Gel formation by β-conglycinin and glycinin and their mixtures

Abstract

Gel formation and gel properties of β-conglycinin, glycinin and their mixtures were studied as a function of pH using small and large deformation rheology and differential scanning calorimetry. We conclude that heat denaturation is a prerequisite for gel formation. Gelation temperatures of β-conglycinin were lower than those of glycinin and more dependent on protein concentration. At pH 7.6, protein solutions gelled at a higher temperature than at pH 3.8. Glycinin gels were stiffer than β-conglycinin gels at the same pH and protein concentration, and fractured at a higher strain and stress. At pH 7.6, G′ is lower than at pH 3.8 for both proteins and the gels could be deformed to a larger extent. Based on the appearance of the gels (turbid at pH 7.6, white at pH 3.8) and the fracture properties, we conclude that different network structures are formed as a function of pH. The reason why glycinin gives a better gel than β-conglycinin is believed to be due to a difference in network structure as well as in strength of interaction between the protein molecules.

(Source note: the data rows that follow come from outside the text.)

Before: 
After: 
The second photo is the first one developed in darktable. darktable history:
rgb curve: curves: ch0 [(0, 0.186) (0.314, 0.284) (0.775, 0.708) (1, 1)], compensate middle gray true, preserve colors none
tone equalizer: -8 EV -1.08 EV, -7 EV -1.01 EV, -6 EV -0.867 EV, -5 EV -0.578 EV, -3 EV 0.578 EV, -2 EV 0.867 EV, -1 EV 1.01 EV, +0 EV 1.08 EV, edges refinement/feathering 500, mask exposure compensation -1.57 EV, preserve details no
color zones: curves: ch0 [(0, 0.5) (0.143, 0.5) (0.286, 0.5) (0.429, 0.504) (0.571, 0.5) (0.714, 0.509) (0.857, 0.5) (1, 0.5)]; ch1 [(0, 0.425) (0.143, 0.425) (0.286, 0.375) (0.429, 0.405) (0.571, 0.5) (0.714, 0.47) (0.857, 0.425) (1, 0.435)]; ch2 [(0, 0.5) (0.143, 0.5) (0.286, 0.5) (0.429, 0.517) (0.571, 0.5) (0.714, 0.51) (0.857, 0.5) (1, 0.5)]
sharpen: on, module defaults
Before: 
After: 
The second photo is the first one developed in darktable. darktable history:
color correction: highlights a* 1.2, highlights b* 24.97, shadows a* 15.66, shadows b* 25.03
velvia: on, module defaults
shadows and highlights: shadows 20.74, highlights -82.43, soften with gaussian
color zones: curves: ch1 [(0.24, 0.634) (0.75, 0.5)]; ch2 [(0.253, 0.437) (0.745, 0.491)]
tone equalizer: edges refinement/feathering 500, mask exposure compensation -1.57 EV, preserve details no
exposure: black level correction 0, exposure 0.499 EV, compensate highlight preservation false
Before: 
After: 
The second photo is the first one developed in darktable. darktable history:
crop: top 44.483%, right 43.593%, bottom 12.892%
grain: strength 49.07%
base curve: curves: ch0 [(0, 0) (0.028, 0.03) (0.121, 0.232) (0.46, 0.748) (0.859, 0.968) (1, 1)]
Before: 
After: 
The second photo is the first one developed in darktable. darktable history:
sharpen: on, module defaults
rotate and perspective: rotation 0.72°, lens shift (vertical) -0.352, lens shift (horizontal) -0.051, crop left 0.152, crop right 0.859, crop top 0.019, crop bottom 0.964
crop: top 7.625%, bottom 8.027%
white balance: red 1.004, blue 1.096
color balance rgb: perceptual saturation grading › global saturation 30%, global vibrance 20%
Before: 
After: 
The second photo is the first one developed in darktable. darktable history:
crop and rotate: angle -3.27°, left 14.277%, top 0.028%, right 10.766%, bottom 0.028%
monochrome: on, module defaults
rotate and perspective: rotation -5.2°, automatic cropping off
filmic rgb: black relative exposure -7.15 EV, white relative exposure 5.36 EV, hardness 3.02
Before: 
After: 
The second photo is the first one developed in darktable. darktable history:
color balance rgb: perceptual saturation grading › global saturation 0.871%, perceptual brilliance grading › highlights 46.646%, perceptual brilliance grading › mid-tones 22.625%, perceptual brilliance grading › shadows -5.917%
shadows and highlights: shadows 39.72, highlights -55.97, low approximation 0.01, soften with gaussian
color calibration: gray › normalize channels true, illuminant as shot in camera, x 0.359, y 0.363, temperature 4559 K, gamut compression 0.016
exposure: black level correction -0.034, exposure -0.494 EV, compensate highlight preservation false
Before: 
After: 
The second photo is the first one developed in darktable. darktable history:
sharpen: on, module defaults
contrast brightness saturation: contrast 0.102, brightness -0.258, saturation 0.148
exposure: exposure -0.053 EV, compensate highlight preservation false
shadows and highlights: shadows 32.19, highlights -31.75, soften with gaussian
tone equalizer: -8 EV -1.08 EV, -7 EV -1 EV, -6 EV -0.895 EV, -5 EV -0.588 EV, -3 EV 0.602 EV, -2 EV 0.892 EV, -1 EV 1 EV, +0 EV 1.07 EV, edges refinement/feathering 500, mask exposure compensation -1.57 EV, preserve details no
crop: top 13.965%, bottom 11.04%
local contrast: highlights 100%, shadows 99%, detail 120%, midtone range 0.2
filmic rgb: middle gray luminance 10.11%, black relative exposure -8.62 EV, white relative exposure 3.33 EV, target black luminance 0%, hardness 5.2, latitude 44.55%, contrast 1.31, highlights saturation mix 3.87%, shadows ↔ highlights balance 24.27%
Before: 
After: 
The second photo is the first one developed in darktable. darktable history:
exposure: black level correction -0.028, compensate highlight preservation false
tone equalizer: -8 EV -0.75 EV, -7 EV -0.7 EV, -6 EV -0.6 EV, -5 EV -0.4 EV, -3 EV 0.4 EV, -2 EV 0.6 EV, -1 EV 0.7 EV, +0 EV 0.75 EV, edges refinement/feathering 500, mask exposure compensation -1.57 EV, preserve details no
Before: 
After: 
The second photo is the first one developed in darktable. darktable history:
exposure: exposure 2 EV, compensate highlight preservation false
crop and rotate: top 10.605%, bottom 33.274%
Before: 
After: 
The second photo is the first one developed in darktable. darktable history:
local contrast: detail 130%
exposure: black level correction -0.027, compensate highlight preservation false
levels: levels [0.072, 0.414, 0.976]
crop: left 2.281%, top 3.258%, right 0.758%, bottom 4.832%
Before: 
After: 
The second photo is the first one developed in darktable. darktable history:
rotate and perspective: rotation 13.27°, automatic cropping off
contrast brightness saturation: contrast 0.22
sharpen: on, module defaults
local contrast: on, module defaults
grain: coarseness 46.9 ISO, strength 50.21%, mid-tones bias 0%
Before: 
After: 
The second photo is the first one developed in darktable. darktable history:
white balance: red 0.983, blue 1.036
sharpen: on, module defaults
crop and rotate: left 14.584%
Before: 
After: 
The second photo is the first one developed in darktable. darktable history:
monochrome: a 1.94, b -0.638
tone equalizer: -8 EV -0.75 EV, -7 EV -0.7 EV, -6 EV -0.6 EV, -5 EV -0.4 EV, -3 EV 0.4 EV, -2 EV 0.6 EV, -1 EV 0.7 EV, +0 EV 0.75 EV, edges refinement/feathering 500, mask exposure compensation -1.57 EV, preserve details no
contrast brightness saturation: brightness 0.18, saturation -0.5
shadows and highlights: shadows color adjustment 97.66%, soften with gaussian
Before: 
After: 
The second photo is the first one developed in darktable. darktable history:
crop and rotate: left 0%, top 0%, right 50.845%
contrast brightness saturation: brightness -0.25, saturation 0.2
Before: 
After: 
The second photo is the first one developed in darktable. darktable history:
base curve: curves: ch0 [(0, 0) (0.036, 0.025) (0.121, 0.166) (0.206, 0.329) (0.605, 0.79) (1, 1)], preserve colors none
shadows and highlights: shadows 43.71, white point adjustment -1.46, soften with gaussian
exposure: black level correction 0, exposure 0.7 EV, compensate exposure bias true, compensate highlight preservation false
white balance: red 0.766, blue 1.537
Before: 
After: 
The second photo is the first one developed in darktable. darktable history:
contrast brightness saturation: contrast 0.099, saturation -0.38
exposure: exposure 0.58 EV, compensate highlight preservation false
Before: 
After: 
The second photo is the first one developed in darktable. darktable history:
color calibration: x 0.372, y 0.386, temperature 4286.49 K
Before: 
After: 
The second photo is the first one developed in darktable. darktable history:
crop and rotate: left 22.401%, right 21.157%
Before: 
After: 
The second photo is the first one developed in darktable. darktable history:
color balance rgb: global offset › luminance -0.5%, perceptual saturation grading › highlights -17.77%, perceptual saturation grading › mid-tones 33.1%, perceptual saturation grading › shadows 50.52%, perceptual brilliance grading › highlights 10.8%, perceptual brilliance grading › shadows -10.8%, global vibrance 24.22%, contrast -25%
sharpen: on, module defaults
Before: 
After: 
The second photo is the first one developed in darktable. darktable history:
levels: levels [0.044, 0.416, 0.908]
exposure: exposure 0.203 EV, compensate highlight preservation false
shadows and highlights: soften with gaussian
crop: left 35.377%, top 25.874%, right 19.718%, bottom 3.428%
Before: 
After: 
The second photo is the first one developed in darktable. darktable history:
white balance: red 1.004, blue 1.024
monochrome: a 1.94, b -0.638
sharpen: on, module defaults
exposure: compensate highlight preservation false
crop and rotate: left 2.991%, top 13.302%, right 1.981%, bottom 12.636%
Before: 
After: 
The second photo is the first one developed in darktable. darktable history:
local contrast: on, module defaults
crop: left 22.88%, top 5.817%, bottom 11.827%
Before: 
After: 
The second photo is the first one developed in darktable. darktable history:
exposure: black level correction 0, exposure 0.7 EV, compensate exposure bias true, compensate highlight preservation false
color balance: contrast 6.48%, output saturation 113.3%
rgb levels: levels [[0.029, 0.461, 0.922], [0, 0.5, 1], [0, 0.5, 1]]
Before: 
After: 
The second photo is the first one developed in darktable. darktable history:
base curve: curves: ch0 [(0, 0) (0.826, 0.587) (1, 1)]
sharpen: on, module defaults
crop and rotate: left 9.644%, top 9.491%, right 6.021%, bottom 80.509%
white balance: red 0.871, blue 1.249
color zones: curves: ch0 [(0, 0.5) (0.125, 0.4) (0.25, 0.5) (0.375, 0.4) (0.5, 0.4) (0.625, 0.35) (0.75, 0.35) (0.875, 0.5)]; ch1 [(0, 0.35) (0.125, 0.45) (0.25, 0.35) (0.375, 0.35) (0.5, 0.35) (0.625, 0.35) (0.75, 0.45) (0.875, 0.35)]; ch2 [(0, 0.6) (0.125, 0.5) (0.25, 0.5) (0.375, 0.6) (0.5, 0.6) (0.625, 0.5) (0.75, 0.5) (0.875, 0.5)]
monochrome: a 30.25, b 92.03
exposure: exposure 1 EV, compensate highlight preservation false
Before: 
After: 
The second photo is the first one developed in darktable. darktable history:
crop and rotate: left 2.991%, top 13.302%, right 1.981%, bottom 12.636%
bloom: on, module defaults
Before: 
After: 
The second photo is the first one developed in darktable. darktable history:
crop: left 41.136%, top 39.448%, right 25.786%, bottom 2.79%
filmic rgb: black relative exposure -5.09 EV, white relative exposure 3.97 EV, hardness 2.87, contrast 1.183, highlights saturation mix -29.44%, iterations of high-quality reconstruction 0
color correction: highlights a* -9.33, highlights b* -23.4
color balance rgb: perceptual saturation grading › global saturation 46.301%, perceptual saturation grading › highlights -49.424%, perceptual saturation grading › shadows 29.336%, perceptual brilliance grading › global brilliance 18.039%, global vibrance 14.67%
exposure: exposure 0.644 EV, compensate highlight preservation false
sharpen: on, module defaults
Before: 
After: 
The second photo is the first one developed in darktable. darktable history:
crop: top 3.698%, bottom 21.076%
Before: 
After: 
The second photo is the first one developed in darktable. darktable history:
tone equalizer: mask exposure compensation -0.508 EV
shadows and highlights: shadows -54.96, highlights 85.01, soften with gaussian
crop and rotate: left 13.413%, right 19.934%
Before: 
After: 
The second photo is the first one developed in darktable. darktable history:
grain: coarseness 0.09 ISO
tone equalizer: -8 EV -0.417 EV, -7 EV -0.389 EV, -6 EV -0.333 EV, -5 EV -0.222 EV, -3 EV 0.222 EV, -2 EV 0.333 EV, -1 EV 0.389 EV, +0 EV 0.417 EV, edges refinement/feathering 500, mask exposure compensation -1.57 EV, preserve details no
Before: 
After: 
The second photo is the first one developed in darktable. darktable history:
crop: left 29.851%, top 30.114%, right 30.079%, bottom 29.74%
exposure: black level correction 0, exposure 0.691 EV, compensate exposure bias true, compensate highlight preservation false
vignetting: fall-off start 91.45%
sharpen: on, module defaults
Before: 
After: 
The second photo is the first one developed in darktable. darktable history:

Mixing of both soy proteins resulted in improved gelling properties at pH 3.8. The elastic modulus of the mixture was larger than the weighed sum of the separate contributions. Furthermore, mixing reduced the protein dispersability at pH 7.6. This strongly indicates the presence of an interaction between the proteins. Gels of the 1:1 mixture (pH 3.8) had a fracture stress and strain in between those of the gels of the separate proteins.